The Legend EVO is no slouch in the technical department; akin to the LX SE, I think its imaging performance is what stands out most to me. There are a number of IEMs that beat the Legend EVO in the layering department (here I refer to the incisiveness of instrument positioning and a general sense of deconstructing nuance in busy tracks) at cheaper price points; the Symphonium Helios and the ThieAudio Monarch MKII come to mind. But structural definition of the Legend EVO's stage is strong with a good sense of encompassing the listener in a 3D bubble of sorts. Combined with the slightly diffused quality to the midrange, on something like Youhna's "How U doing" for example, I find the Legend EVO to eclipse the aforementioned IEMs for a sense of soundstage ambiance. Needless to say that the Legend EVO puts on an impressive display given just how much bass it's packing.
As for whether the Legend EVO's actually better than the LX SE for imaging, I'd say it's more along the lines of "just different". Something I do think is an improvement is dynamics, though. The LX SE had an obvious issue with which it sounded overly loud, and generally just plain flat, on more dynamic music such as the orchestral version of Yiruma's "River Flows in You" and the steady rise in volume from 2:25 to 3:34. I still don't think the Legend EVO is necessarily great for sheer contrast, but it sounds a little more tactful and heavy to the way it approaches dynamic swings.
The Bottom Line
The Legend EVO improves upon the LX SE with a slightly more mature, impactful presentation while largely maintaining the character I've come to associate with Empire Ear's IEMs.
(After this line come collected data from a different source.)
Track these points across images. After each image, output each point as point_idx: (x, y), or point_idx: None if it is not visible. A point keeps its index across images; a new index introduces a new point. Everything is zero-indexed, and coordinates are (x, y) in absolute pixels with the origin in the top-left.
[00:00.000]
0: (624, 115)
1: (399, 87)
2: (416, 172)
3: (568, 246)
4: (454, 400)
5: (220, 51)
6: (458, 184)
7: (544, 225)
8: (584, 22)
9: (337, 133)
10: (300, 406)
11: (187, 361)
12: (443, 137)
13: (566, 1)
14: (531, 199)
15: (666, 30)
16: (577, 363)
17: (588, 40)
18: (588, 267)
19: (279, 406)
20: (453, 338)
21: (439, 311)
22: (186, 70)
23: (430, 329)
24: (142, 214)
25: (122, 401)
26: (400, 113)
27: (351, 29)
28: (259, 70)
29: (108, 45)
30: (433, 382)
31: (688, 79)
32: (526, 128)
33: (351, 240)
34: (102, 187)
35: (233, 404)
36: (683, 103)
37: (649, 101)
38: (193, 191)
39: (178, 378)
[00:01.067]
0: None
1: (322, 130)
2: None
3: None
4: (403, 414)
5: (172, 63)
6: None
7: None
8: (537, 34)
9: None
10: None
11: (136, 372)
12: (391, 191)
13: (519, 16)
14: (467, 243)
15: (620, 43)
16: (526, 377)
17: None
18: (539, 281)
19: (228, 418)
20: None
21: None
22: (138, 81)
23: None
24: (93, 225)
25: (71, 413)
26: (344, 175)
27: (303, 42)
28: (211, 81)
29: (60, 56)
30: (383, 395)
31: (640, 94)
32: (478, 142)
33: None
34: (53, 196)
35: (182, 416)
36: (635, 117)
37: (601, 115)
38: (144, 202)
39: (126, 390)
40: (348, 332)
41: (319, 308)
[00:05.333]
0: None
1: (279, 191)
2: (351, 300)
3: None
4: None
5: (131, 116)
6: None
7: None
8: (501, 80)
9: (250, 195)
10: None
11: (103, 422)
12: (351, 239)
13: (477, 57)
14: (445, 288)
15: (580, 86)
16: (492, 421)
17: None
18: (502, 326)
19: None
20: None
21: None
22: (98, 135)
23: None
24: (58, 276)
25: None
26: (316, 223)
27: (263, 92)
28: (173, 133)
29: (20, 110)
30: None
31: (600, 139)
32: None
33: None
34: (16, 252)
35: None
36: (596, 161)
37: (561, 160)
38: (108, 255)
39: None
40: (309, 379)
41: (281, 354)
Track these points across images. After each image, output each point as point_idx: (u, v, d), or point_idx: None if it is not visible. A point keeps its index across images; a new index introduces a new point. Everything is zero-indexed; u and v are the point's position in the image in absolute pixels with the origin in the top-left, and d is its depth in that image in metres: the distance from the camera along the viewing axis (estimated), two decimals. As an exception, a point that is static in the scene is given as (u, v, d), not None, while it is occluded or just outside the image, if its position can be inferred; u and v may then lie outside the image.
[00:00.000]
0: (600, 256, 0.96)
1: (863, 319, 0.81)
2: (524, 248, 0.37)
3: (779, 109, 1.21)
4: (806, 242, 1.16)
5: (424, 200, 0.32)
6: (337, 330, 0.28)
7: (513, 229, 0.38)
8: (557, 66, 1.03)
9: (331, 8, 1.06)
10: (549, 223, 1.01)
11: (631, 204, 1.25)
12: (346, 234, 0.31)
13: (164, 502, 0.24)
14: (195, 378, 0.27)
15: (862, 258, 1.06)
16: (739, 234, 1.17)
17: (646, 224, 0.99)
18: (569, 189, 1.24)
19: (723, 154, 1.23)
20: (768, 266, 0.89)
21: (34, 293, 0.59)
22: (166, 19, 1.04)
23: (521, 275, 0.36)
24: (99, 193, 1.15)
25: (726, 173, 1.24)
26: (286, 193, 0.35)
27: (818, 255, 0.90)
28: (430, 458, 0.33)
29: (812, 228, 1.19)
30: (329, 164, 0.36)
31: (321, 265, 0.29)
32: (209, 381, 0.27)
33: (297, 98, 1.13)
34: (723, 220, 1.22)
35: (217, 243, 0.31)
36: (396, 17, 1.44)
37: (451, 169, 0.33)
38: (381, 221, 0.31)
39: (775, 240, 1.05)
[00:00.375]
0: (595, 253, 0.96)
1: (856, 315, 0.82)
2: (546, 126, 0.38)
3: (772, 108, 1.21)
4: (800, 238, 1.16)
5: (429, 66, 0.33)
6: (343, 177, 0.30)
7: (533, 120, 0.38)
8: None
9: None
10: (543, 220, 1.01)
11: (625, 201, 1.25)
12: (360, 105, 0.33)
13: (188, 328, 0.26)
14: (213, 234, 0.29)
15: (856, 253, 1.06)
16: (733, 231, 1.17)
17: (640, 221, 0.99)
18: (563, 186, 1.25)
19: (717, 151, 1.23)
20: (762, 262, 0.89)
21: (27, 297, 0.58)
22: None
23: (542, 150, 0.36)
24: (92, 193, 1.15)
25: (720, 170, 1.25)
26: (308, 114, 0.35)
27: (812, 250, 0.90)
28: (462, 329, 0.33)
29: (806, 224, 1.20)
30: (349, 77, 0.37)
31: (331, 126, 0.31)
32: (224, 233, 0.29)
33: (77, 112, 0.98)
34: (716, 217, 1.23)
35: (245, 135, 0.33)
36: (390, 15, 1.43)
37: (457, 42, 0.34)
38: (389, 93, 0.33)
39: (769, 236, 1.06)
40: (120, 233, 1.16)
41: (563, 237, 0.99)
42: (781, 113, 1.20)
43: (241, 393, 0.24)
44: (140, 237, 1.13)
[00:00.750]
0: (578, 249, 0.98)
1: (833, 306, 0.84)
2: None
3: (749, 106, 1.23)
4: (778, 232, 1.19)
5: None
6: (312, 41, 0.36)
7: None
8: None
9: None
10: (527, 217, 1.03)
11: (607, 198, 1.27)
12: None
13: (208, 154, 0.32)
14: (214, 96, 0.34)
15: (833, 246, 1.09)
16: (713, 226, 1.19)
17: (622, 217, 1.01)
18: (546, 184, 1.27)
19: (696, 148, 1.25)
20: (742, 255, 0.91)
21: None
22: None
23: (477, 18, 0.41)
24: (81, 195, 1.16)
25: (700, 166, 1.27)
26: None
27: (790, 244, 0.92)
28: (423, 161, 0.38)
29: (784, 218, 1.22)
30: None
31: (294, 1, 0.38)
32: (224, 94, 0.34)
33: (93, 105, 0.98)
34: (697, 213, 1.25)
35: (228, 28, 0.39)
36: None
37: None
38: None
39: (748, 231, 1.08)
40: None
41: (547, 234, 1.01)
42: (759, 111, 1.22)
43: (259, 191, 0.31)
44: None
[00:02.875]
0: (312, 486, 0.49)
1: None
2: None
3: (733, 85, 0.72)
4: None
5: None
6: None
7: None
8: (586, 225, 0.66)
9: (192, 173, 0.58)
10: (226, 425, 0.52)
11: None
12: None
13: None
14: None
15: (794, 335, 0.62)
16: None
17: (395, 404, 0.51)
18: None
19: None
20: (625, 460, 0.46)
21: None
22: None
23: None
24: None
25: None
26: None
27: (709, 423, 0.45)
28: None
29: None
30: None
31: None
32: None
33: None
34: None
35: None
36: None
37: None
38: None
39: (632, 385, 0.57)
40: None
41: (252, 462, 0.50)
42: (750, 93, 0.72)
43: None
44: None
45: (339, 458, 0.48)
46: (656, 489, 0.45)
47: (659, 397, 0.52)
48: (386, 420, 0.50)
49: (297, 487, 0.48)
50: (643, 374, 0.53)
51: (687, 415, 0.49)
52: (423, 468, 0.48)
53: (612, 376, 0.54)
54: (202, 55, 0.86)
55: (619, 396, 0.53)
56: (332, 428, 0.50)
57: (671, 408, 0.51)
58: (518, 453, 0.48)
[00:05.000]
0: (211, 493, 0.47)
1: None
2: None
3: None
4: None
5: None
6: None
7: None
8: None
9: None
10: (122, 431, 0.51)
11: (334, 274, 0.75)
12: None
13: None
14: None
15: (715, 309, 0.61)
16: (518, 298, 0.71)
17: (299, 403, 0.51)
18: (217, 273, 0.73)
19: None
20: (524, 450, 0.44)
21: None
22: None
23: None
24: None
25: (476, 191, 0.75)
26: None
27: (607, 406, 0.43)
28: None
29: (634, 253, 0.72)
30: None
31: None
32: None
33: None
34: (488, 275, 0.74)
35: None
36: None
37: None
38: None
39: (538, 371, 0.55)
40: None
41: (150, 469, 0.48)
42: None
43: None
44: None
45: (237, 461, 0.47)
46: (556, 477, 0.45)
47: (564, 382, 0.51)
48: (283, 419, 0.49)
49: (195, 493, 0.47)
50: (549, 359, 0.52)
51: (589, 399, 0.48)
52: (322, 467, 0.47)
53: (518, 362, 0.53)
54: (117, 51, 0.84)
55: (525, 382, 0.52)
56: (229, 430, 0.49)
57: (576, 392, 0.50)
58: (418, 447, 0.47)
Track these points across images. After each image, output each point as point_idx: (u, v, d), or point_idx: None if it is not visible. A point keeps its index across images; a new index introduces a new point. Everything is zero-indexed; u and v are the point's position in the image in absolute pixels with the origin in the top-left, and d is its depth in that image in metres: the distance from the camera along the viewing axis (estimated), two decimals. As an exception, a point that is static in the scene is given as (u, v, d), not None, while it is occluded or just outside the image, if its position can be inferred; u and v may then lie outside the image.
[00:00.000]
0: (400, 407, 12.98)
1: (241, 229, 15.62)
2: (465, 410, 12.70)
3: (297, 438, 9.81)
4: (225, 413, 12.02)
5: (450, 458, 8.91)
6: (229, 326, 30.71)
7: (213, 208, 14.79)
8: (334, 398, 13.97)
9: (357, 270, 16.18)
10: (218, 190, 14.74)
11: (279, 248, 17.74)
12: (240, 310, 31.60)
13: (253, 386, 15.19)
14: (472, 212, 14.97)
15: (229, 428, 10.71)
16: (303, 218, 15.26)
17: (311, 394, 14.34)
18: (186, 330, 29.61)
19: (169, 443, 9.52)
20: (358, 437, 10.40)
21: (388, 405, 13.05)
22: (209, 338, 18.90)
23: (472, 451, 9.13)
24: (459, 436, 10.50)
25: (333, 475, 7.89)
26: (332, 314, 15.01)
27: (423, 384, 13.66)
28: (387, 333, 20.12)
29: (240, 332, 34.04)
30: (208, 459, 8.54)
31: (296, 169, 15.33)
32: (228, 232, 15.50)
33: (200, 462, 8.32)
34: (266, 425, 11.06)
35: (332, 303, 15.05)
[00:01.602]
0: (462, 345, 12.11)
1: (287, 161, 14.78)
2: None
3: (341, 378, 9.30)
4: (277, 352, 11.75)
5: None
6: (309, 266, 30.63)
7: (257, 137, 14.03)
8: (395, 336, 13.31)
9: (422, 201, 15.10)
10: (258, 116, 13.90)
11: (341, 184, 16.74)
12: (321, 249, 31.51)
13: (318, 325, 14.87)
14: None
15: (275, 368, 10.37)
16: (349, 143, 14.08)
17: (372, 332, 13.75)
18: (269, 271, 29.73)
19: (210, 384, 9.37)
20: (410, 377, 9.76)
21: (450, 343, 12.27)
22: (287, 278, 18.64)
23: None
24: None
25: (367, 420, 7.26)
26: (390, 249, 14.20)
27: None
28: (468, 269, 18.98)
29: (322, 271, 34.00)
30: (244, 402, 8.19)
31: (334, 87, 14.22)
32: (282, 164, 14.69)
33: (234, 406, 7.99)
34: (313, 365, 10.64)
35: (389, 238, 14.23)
But it's also come at a hefty price - literally. At $3100, the Legend EVO is just shy of Odin pricing and there are the usual tuning expectations that come with the territory. I find 64A's Tia Trio, for example, to present a higher level of tuning competency for this type of colored sound. You might see why, not unlike in my review of the LX SE, I'm presented with a similar dilemma:
I can’t possibly say “Go buy this IEM”. I just can’t. The [Legend EVO] is also not balanced enough for me to consider it a straight recommendation for most listeners; from inception, it presents a niche sound that only the most ardent of party animals would seek to daily drive.
Of course, to a certain extent, that's the Legend EVO's strength. If you're after this type of sound and the effect of the new bone conduction driver, you're not going to find it elsewhere. It's just that - again - you're going to have to pay a hefty premium. Personally, at this price, I think the Odin would remain my choice if I could only have one IEM from Empire Ear's lineup, but I also wouldn't say no to adding a Legend EVO to the stable if money were no expense.